Frequently Asked Questions
- Frequently Asked Questions
- I. NanoEdge AI Studio
- 1. What are the supported input file formats?
- 2. Why do I need to import both "regular" and "abnormal" signal files?
- 3. I don’t have any “abnormal” signals, what should I do?
- 4. Why does my benchmark take so long?
- 5. Why are my benchmark results so low (in terms of balanced accuracy and confidence)?
- 6. How do I activate and use NanoEdge AI Studio without an internet connection?
- 7. My license key doesn’t seem to be recognized as valid, what should I do?
- II. NanoEdge AI Library / Emulator
I. NanoEdge AI Studio
1. What are the supported input file formats?

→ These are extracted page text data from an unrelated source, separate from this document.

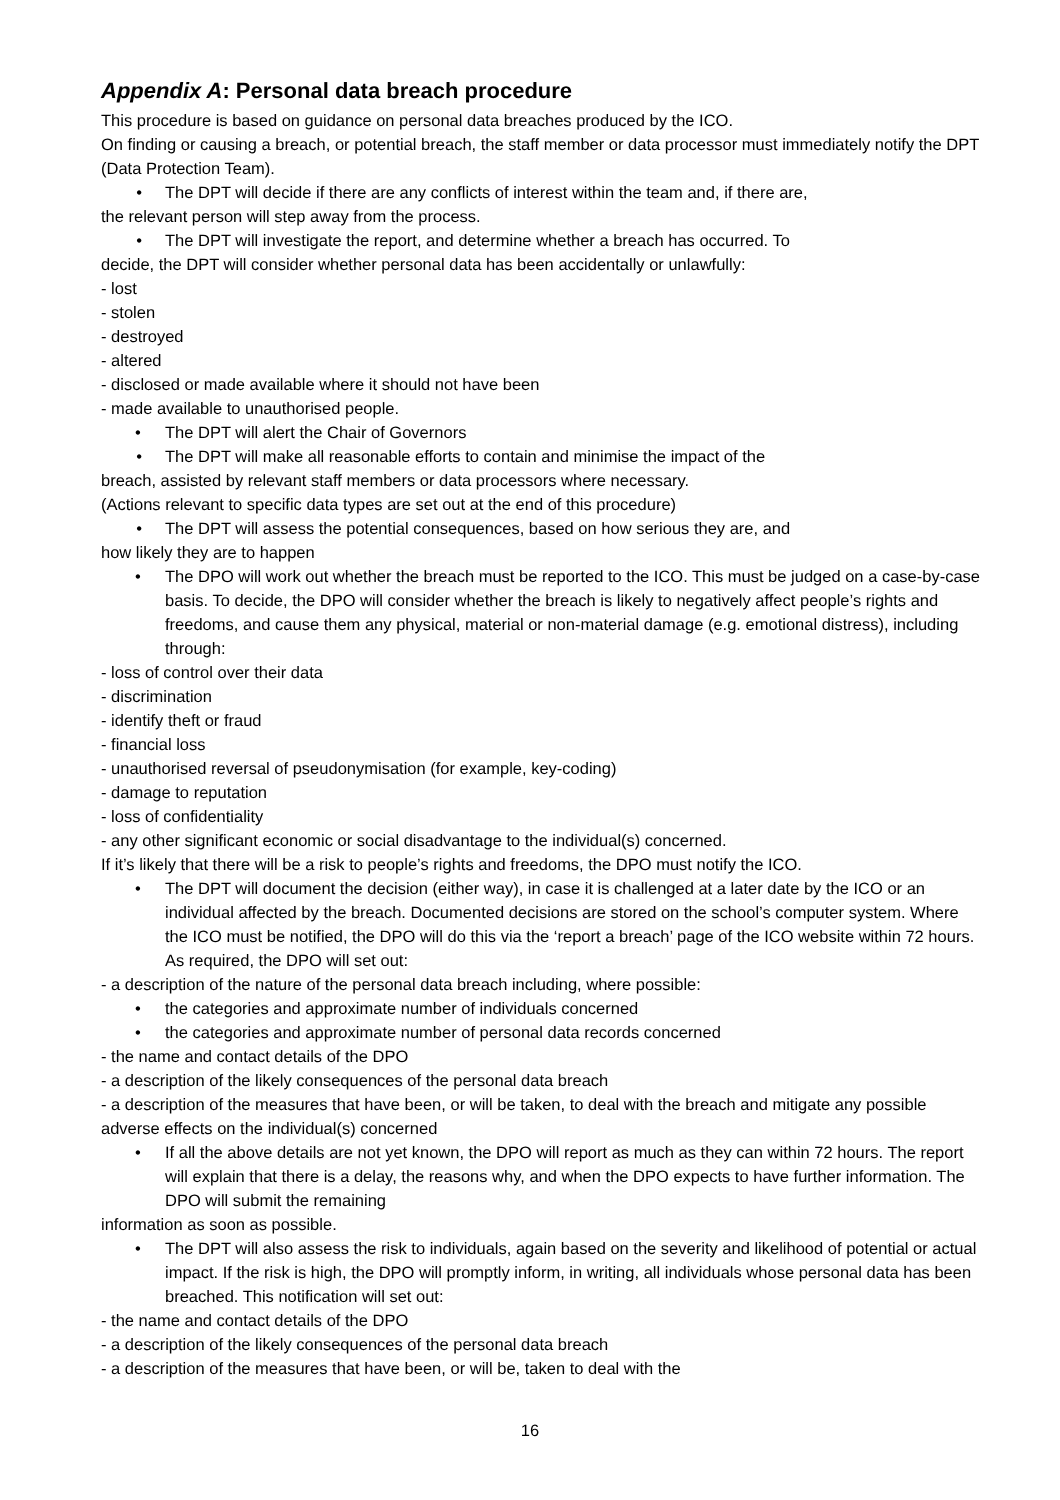Appendix A: Personal data breach procedure
This procedure is based on guidance on personal data breaches produced by the ICO.
On finding or causing a breach, or potential breach, the staff member or data processor must immediately notify the DPT (Data Protection Team).
• The DPT will decide if there are any conflicts of interest within the team and, if there are,
the relevant person will step away from the process.
• The DPT will investigate the report, and determine whether a breach has occurred. To
decide, the DPT will consider whether personal data has been accidentally or unlawfully:
- lost
- stolen
- destroyed
- altered
- disclosed or made available where it should not have been
- made available to unauthorised people.
• The DPT will alert the Chair of Governors
• The DPT will make all reasonable efforts to contain and minimise the impact of the
breach, assisted by relevant staff members or data processors where necessary.
(Actions relevant to specific data types are set out at the end of this procedure)
• The DPT will assess the potential consequences, based on how serious they are, and
how likely they are to happen
• The DPO will work out whether the breach must be reported to the ICO. This must be judged on a case-by-case basis. To decide, the DPO will consider whether the breach is likely to negatively affect people’s rights and freedoms, and cause them any physical, material or non-material damage (e.g. emotional distress), including through:
- loss of control over their data
- discrimination
- identify theft or fraud
- financial loss
- unauthorised reversal of pseudonymisation (for example, key-coding)
- damage to reputation
- loss of confidentiality
- any other significant economic or social disadvantage to the individual(s) concerned.
If it’s likely that there will be a risk to people’s rights and freedoms, the DPO must notify the ICO.
• The DPT will document the decision (either way), in case it is challenged at a later date by the ICO or an individual affected by the breach. Documented decisions are stored on the school’s computer system. Where the ICO must be notified, the DPO will do this via the ‘report a breach’ page of the ICO website within 72 hours. As required, the DPO will set out:
- a description of the nature of the personal data breach including, where possible:
• the categories and approximate number of individuals concerned
• the categories and approximate number of personal data records concerned
- the name and contact details of the DPO
- a description of the likely consequences of the personal data breach
- a description of the measures that have been, or will be taken, to deal with the breach and mitigate any possible adverse effects on the individual(s) concerned
• If all the above details are not yet known, the DPO will report as much as they can within 72 hours. The report will explain that there is a delay, the reasons why, and when the DPO expects to have further information. The DPO will submit the remaining
information as soon as possible.
• The DPT will also assess the risk to individuals, again based on the severity and likelihood of potential or actual impact. If the risk is high, the DPO will promptly inform, in writing, all individuals whose personal data has been breached. This notification will set out:
- the name and contact details of the DPO
- a description of the likely consequences of the personal data breach
- a description of the measures that have been, or will be, taken to deal with the
16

Correct formatting is of utmost importance. The software currently supports text files that are formatted as follows. The input files contain several signals, exactly one per line. Those lines are a succession of numerical values, or samples (decimals use a period
. and NOT a comma
,), and those values are separated by a delimiter that is supposed uniform throughout the whole file (for simplicity, please use a single space, or a single comma).
For a 1-axis sensor, the signal lines will contain n samples, like so:
X1 X2 X3 … Xn.
For a 2-axis sensor, 2*n samples:
X1 Y1 X2 Y2 X3 Y3 … Xn Yn.
For a 3-axis sensor, 3*n samples:
X1 Y1 Z1 X2 Y2 Z2 … Xn Yn Zn.
2. Why do I need to import both "regular" and "abnormal" signal files?

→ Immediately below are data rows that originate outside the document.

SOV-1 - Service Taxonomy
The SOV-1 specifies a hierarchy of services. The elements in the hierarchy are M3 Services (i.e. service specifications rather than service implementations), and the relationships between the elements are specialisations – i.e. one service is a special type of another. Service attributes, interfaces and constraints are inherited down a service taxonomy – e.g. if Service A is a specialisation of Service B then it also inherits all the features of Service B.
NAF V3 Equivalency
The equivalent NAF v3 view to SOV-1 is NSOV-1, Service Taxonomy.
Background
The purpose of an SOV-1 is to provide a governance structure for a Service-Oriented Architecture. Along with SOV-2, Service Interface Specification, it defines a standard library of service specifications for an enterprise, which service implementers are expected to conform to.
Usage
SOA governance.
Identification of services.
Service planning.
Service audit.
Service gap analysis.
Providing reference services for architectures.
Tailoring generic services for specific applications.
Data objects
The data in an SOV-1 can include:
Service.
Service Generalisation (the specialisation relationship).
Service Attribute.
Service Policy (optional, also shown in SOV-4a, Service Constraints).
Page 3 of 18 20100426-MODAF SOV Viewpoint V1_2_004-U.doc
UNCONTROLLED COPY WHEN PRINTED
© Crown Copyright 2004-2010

Regular and abnormal signals are needed to give the benchmark some context, in order to select the most relevant library given your project’s requirements and constraints. The selection algorithm uses both regular and abnormal datasets to test several machine learning models against your data, along with a multitude of different (hyper)parameters.
Then, when the process is over, the selected library (i.e. the one that is most relevant to your application, given your data) will have no prior (learned) knowledge whatsoever. When you start using this library (in your final hardware application, or via the Emulator), the learning phase will be completely unsupervised (i.e. only “nominal” data will be given, with no a priori towards any kind of anomaly).
3. I don’t have any “abnormal” signals, what should I do?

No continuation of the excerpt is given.